** Opening Records supplied block **

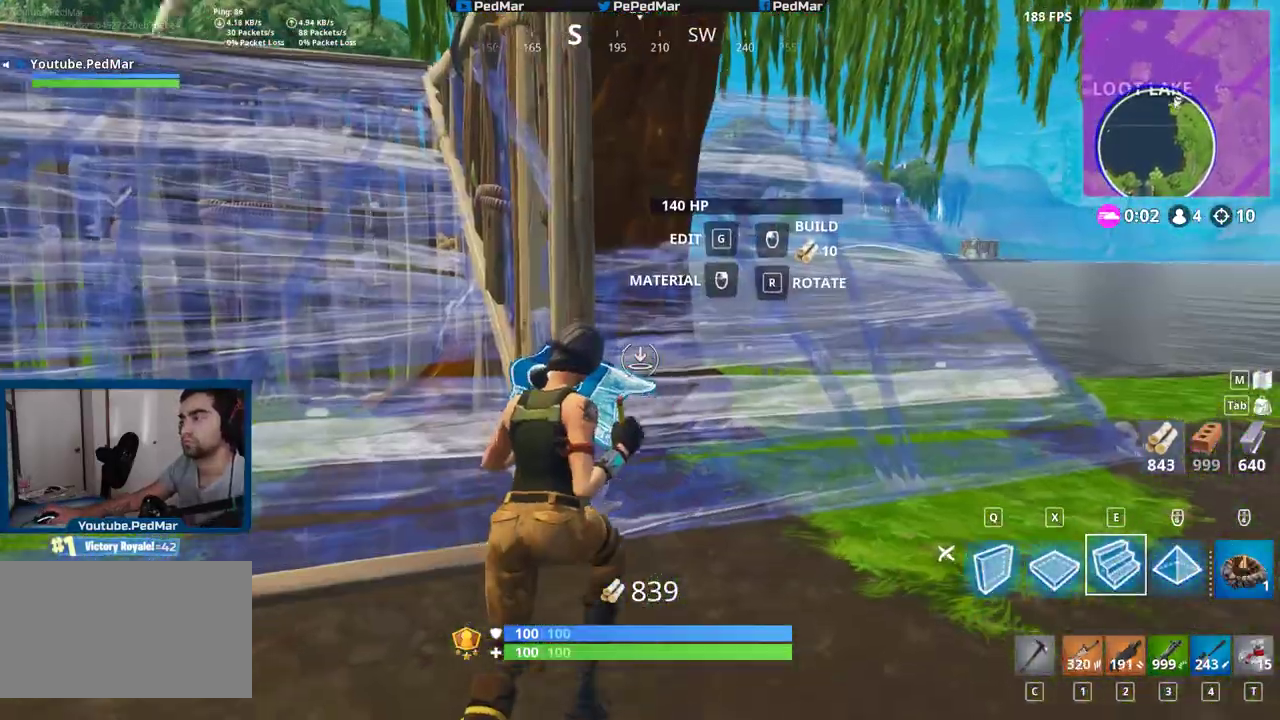
{"keys": ["d", "shift"], "mouse": [], "events": [[67, "a", "down"], [67, "w", "up"], [450, "a", "up"], [500, "d", "down"]]}
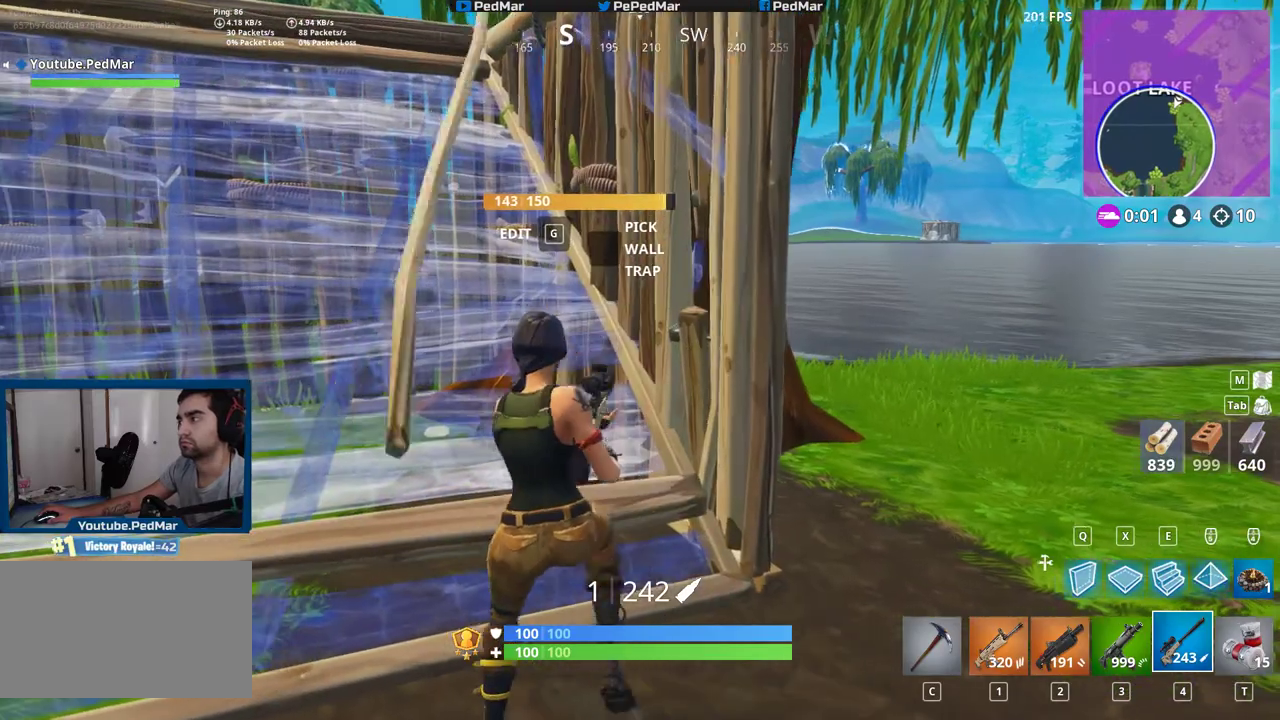
{"keys": ["d", "shift"], "mouse": [], "events": [[183, "d", "up"], [200, "w", "down"], [217, "a", "down"], [283, "w", "up"], [317, "w", "down"], [333, "d", "down"], [350, "w", "up"], [367, "d", "up"], [450, "a", "up"], [450, "d", "down"]]}
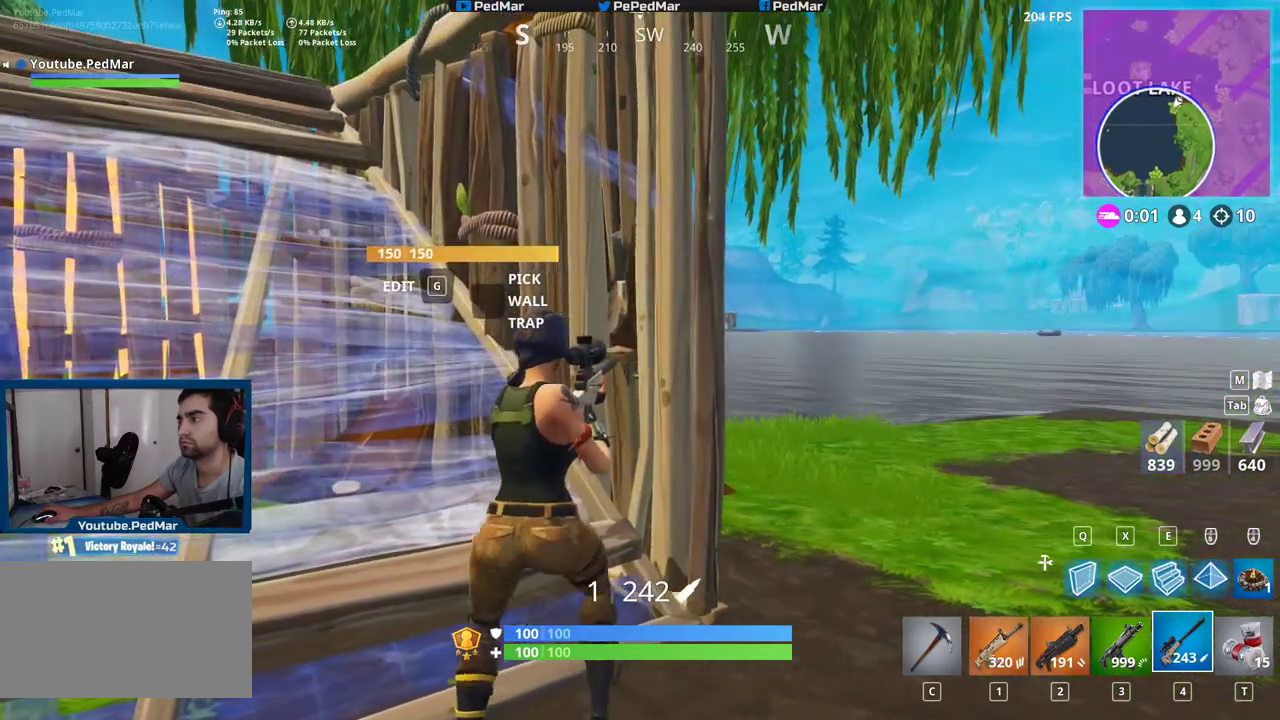
{"keys": ["a", "shift"], "mouse": [], "events": [[117, "mouse_right", "down"], [217, "mouse_right", "up"], [483, "a", "down"], [483, "d", "up"]]}
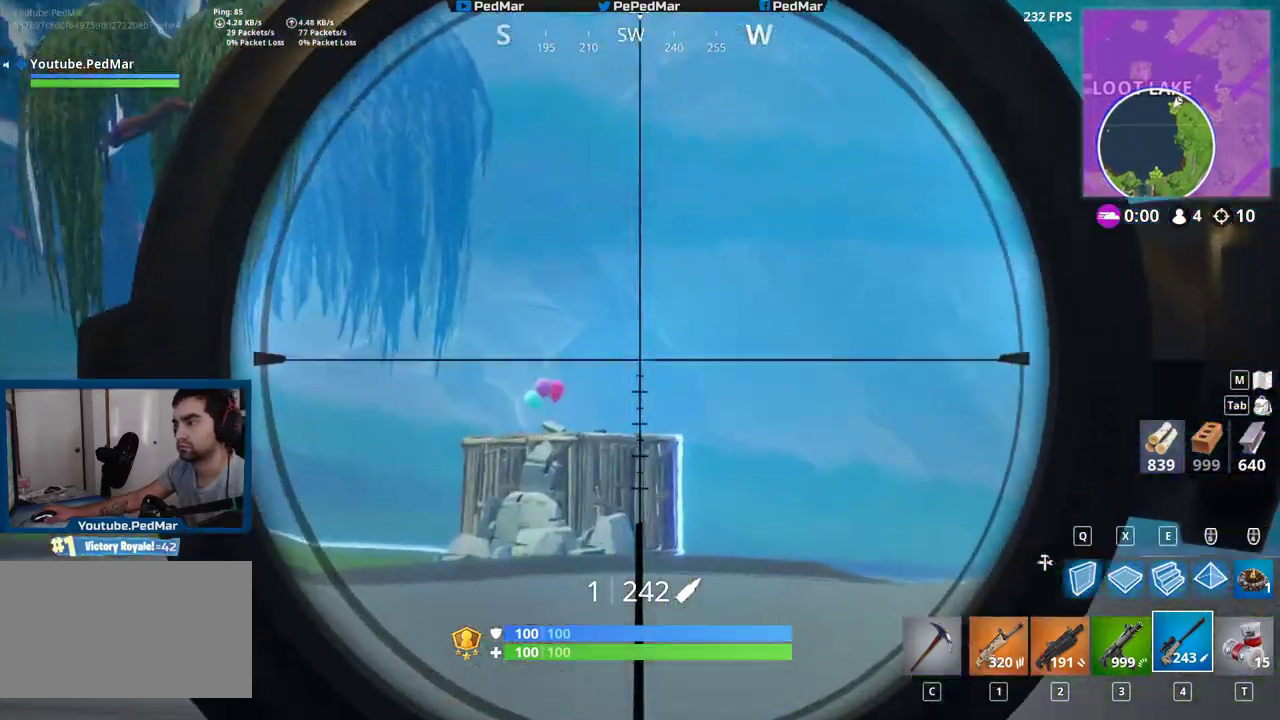
{"keys": ["shift"], "mouse": [], "events": [[83, "a", "up"]]}
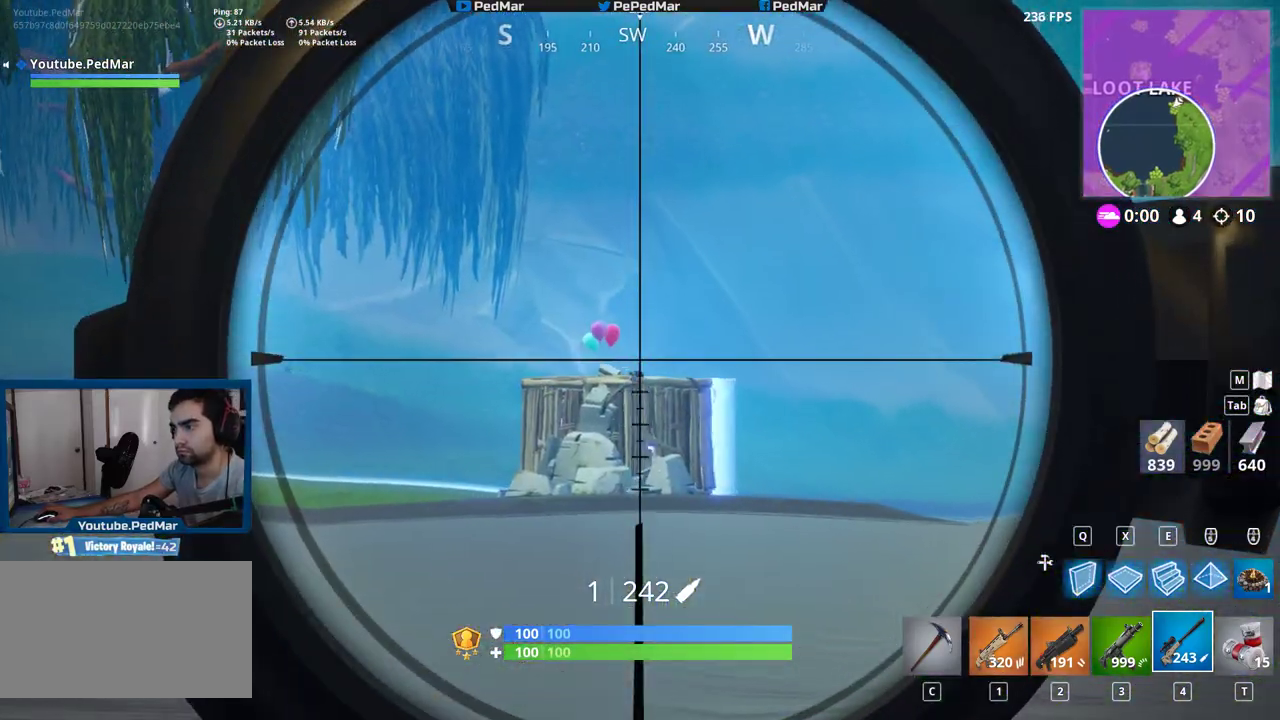
{"keys": ["shift"], "mouse": [], "events": []}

** Closing Records supplied block **

[Exercise instructions] Whenever a line in the records contains the word "down", copy that line.

[Response box]
{"keys": ["d", "shift"], "mouse": [], "events": [[67, "a", "down"], [67, "w", "up"], [450, "a", "up"], [500, "d", "down"]]}
{"keys": ["d", "shift"], "mouse": [], "events": [[183, "d", "up"], [200, "w", "down"], [217, "a", "down"], [283, "w", "up"], [317, "w", "down"], [333, "d", "down"], [350, "w", "up"], [367, "d", "up"], [450, "a", "up"], [450, "d", "down"]]}
{"keys": ["a", "shift"], "mouse": [], "events": [[117, "mouse_right", "down"], [217, "mouse_right", "up"], [483, "a", "down"], [483, "d", "up"]]}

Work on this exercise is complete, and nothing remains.